| Work request |
Could you resume the forum post about what to charge for plowing, picking up right after its last sentence?

| Extract to read |
====================

Herm Witte;1956974 said:


> Ok Pitcrew, plug in a few numbers for me. Over the life of the vehicle add total Truck insurance, liability insurance, workers compensation, cost of vehicle, depreciation, maintenance & repairs, salvage (re sale) value), fuel, wages, payroll or self employment taxes, licensing, cell phone and what ever else I missed. Add these together, divide by the total hours you are going to plow and you are getting there. Oh and I forgot, how about profit?
> 
> Since the OP asked how much to charge, I am assuming he wants to operate an above board business enterprise.
> 
> I am not an accountant but wish for folk to think about what it takes to do this work.

====================

| Given entries |
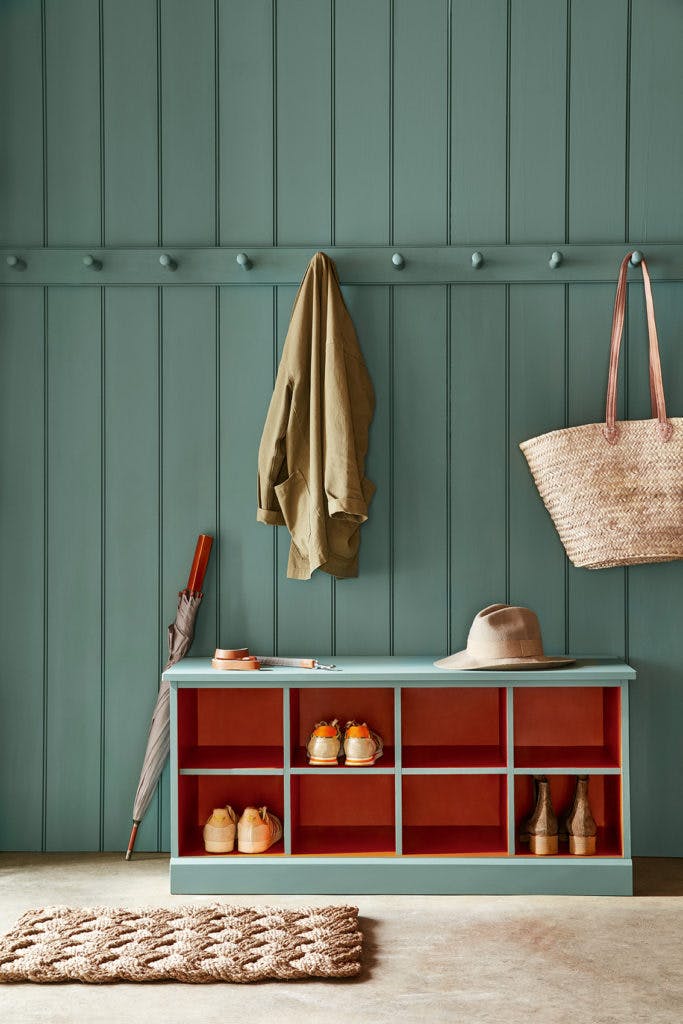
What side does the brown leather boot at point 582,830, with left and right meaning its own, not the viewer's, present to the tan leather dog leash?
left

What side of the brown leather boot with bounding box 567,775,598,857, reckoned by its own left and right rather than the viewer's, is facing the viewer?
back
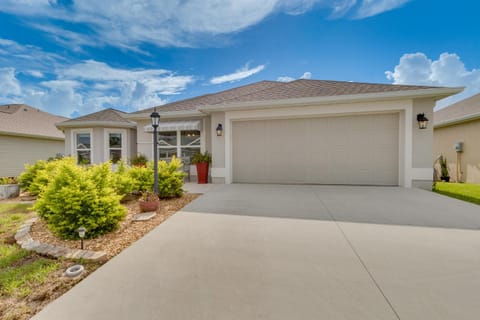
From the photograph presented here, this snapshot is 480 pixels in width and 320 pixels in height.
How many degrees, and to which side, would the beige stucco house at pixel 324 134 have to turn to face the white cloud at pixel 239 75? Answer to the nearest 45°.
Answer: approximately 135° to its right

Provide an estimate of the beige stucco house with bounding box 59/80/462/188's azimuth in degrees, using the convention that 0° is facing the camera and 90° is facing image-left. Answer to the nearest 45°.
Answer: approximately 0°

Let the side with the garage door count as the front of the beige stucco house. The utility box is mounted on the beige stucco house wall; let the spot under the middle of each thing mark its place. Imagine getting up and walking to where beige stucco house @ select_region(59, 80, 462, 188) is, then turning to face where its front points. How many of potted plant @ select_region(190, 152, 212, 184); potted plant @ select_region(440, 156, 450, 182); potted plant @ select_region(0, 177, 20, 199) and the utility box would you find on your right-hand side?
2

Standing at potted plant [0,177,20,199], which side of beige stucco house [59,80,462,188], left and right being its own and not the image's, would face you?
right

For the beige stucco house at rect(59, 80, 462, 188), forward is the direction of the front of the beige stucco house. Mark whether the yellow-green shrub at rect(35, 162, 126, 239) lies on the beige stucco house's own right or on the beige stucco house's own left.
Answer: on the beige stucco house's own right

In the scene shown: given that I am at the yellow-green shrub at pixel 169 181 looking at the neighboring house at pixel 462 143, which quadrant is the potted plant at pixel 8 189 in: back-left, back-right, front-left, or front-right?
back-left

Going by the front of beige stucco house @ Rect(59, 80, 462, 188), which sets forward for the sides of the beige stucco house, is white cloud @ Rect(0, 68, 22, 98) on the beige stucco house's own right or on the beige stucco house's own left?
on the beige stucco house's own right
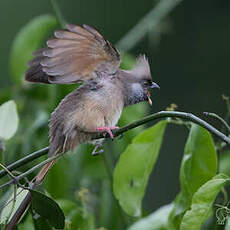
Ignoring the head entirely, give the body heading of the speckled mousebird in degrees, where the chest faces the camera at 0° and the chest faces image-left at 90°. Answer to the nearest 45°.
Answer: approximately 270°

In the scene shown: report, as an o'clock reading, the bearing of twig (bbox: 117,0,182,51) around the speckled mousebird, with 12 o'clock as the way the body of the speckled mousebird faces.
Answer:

====================

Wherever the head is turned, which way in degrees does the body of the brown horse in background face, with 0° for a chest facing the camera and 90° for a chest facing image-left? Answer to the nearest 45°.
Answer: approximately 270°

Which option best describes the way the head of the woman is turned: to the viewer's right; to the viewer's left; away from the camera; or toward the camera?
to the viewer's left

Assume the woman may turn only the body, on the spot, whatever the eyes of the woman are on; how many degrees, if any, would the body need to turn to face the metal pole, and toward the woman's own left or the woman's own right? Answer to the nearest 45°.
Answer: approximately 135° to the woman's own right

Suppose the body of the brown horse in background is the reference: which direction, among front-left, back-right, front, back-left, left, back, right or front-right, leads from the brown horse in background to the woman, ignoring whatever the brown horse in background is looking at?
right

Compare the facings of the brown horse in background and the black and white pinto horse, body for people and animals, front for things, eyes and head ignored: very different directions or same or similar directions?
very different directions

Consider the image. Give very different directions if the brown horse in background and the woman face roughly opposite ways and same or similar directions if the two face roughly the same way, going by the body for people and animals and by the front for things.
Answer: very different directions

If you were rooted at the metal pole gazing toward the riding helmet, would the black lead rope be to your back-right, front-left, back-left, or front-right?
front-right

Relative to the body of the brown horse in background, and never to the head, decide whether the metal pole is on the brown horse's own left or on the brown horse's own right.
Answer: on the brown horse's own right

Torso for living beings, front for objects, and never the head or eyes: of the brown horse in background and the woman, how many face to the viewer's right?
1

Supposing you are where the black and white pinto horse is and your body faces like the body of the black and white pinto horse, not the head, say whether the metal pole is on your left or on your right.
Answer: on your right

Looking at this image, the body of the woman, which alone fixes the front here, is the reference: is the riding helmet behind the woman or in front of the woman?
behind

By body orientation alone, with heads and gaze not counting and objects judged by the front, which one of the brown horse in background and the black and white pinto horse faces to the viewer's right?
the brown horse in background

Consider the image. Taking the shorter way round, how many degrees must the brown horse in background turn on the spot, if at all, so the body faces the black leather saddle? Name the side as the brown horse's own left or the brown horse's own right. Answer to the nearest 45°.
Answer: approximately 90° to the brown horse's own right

====================

| Answer to this exercise |
The boy is just starting out.He has stated he dosen`t want to low ball or come in to high. He also didnt ask for anyone to run his business or figure out overhead etc. He asked for an honest hourly rate to start a plowing career. If you can plow 6 or 7 days a week, all year long then your questions need to be answered. 100.00 an hour to start with will get him going. If he can make more he will. One truck will maybe plow 10 to 20 a week on average per month for

what,three months of the year. Who can make a living doing that.Some of you guys are 
looking way too much into the question. Good luck Croche


----------



## ponyboy (Dec 19, 2006)

But once you charge your customers too little it's hard to get them to the right price 
Always shoot high you can lower easier then raise your price


----------



## JustJeff (Sep 9, 2009)

ponyboy;1957122 said:


> How can you make profit at $20 a house after expenses and overhead


Easily. If you've got a tight route, you could do six, seven or eight drives per hour easy. 6 x 20 =120.00 per hour. 8 x 20=160.00 per hour. I don't do residential accounts, but know several guys that make very good money doing it.


----------



## Herm Witte (Jan 27, 2009)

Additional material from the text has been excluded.